◆ Exercise: Starting at the line that holds "หลากหลายทางชีวภาพ" and stopping at the line that holds "#นิวเคลียร์", restate the records below word for word, with both of those lines included.
[Supplied material Boundary: Start]
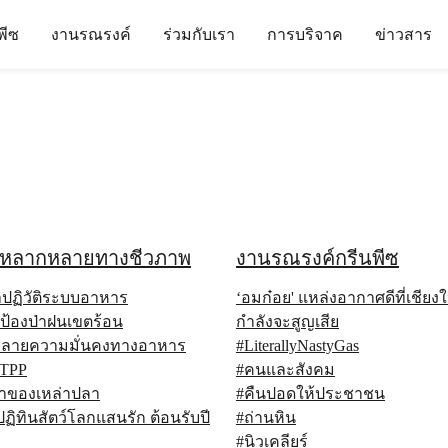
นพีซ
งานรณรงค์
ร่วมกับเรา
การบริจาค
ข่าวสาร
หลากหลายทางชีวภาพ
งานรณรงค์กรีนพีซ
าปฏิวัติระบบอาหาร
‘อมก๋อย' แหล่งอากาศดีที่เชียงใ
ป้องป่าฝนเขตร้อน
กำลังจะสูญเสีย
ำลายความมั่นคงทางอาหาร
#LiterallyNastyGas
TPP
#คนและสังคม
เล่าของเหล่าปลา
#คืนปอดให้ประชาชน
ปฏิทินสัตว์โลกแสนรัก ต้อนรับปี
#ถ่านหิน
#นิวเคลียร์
[Supplied material Boundary: End]
[Supplied material Boundary: Start]
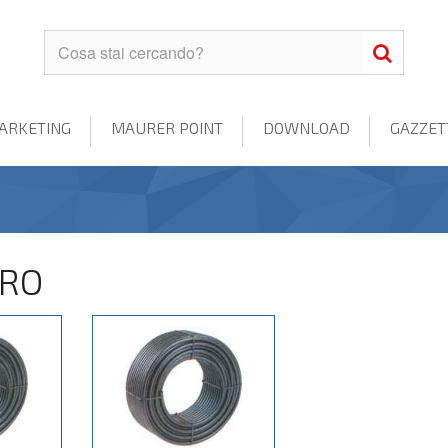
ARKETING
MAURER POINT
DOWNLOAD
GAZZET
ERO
[Supplied material Boundary: End]
[Supplied material Boundary: Start]
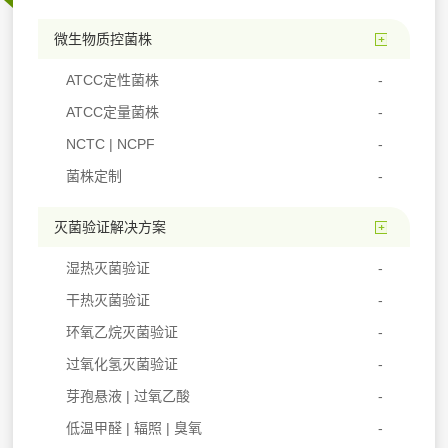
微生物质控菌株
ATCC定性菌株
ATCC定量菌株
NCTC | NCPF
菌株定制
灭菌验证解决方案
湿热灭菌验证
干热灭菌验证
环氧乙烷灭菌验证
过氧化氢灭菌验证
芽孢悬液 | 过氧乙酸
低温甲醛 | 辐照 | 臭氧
[Supplied material Boundary: End]
◆ Response area:
หลากหลายทางชีวภาพ
งานรณรงค์กรีนพีซ
าปฏิวัติระบบอาหาร
‘อมก๋อย' แหล่งอากาศดีที่เชียงใ
ป้องป่าฝนเขตร้อน
กำลังจะสูญเสีย
ำลายความมั่นคงทางอาหาร
#LiterallyNastyGas
TPP
#คนและสังคม
เล่าของเหล่าปลา
#คืนปอดให้ประชาชน
ปฏิทินสัตว์โลกแสนรัก ต้อนรับปี
#ถ่านหิน
#นิวเคลียร์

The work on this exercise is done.